Killdeer Ambulance Service to receive financial help
MANNING -- More financial help is on the way for the Killdeer Ambulance Service.
Of the $5.8 million in Dunn County's special projects fund, the county's commission agreed to commit $300,000 of it to the ambulance service, using money collected from permit fees for crew camps.
Bob Schettler, a member of the Killdeer Ambulance Service board of directors, said the ambulance service is struggling to meet expenses as the area grows.
"Things have popped up a lot quicker and a lot harder than we thought they would, and in order to fulfill our schedule now, we have three individuals on full-time status, which means we're paying them," he said at Wednesday's commission meeting at the Dunn County Courthouse, where Schettler made the ambulance service's request for additional funding.
At least two people are on call 24 hours a day, seven days a week, with total employee salaries this year estimated to cost $73,300, Schettler said.
"We budgeted $140,000 for salaries, but we're going to be a little short," he said. "We've got a building project going and we have completed our two houses for low-cost employee living, so we can hire somebody in here because if they can't find housing, reasonable housing, it's hard to get anybody."
So far for 2013, Schettler said there have been 125 calls. In all of 2012, there were 288 calls and in 2011, there were 210 calls.
"It's jumped," he said. "To top it all off, a good percentage of these we don't collect on. When we get a street address for the parking lot of Cenex, it's kind of hard to collect on those."

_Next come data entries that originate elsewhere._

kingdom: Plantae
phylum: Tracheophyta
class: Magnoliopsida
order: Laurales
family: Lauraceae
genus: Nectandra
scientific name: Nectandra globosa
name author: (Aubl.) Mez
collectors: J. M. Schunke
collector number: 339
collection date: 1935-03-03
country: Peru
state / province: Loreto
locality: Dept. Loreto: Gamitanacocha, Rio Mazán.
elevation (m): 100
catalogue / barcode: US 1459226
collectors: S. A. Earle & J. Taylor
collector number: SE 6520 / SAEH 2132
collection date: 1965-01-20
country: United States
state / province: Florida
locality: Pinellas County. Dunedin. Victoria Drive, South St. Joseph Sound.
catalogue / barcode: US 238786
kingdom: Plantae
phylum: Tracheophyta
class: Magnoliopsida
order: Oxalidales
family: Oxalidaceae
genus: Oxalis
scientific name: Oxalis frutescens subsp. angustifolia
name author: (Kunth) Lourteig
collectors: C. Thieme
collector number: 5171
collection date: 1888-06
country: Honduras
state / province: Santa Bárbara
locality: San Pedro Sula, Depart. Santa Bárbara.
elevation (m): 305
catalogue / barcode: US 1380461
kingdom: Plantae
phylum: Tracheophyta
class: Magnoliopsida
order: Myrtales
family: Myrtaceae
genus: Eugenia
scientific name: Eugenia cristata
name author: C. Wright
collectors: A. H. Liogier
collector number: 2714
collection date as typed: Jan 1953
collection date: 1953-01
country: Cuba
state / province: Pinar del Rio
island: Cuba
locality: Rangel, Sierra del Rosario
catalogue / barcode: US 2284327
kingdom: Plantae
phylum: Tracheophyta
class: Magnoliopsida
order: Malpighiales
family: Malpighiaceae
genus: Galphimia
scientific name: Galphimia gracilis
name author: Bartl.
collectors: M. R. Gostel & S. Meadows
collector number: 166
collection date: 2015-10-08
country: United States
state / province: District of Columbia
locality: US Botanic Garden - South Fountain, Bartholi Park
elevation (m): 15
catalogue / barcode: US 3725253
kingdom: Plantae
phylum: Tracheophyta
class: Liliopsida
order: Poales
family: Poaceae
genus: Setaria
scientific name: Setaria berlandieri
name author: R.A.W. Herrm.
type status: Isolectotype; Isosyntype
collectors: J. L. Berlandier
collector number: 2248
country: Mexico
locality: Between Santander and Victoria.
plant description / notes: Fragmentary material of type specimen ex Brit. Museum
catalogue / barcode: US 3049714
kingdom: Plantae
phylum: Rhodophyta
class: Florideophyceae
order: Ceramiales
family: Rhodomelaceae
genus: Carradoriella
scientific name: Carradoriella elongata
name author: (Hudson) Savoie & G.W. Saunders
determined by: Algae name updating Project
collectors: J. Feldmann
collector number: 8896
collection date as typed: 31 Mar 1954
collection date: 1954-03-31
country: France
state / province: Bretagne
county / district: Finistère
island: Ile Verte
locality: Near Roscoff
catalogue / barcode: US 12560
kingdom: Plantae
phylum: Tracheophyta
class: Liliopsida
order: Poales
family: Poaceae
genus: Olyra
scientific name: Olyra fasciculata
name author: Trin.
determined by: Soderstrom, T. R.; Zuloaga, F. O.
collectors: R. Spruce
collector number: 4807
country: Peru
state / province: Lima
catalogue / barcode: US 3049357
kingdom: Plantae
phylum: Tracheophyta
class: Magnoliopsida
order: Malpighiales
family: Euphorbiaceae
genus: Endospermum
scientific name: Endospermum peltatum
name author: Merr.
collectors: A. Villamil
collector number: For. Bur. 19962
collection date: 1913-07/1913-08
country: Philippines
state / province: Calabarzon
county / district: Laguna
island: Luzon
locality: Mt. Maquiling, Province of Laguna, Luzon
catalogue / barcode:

The commission suggested asking the public for another 5 mills to bring the ambulance service up to the 10 mills they can request.
The mill levy for the ambulance service brought in $77,800, but because many non-residents are receiving help, the ambulance service was reluctant to request more funding.
Schettler said they are trying to apply for grants and other funds.
The Killdeer Ambulance Service, serves more than 3,000 people within a 956-square-mile area that includes, homes, oil rigs, crew camps and RV parks, along with serving as mutual aid for neighboring counties and communities.
Anne Hafner, Killdeer Ambulance Service manager, said the assistance from the commission also goes to helping the ambulance service in Halliday -- the only other ambulance service in Dunn County.
"We're starting to really work together a lot, so any help given to us will help them, too," Hafner said.
Because of all of the growth in its services, the Killdeer Ambulance Service purchased a new ambulance with grant money and broke ground last week on a new hall at the corner of Center Avenue and High Street in Killdeer.
The project is estimated to cost $875,000. The new hall is expected to be completed in early 2014.
Schettler said a total of $481,000 in grant funds have been received for the new hall construction, and said a local bank has agreed to loan the ambulance service $200,000, plus interest.
"We're going to be applying for energy-impact grants if there are any available," Schettler said. "We're planning a 5K to help bring in a little money and some awareness to the community."